Mais sur la touche, les responsables étaient sur la défensive au sujet des problèmes clés qui ont pesé sur le tournoi pendant des années, notamment les lois anti-LGBTQ+ du Qatar, le bien-être des travailleurs migrants et les allégations de corruption.

Nasser Al Khater, PDG de la Coupe du monde 2022, a défendu le record du pays lors d’une table ronde virtuelle avec des journalistes samedi.

« Le Qatar a été injustement traité et examiné, je pense, injustement traité pendant un certain nombre d’années », a déclaré Al Khater.

Il a nié les allégations du ministère américain de la Justice selon lesquelles des pots-de-vin auraient été versés pour obtenir des votes lorsque le Qatar s’est vu attribuer les droits d’hébergement en 2010.

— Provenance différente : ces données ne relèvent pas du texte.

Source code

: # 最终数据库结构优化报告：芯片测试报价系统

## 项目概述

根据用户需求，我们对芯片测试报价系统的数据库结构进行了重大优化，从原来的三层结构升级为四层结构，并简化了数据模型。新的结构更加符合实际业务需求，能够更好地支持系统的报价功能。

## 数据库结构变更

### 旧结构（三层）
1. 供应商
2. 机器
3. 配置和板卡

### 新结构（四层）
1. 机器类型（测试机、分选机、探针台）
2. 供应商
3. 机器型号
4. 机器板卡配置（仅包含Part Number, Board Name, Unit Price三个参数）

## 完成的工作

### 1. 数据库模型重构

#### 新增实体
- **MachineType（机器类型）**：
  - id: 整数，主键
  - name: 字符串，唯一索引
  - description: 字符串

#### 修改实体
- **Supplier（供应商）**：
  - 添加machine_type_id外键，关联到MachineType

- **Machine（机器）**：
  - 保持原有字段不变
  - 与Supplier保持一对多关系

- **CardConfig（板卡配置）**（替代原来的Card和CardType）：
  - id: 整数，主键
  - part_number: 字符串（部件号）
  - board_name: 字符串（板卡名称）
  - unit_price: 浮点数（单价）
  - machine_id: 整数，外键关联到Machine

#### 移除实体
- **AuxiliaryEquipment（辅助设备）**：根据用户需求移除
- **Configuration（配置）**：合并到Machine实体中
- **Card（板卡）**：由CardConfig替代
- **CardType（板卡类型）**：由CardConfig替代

Il a également défendu les progrès du pays en matière de droits de l’homme, soulignant les récentes réformes du travail, mais prévenant qu’il restait encore du travail à faire.

Amnesty International a récemment déclaré que ces réformes du travail n’avaient pas amélioré la vie des travailleurs et que des pratiques telles que la retenue des salaires et l’imposition aux travailleurs de changer d’emploi étaient encore monnaie courante. Le gouvernement du Qatar a rejeté les conclusions d’Amnesty.

Vendredi, l’Organisation internationale du Travail a déclaré que le Qatar enquêtait et signalait de manière inadéquate les décès de travailleurs dans le pays.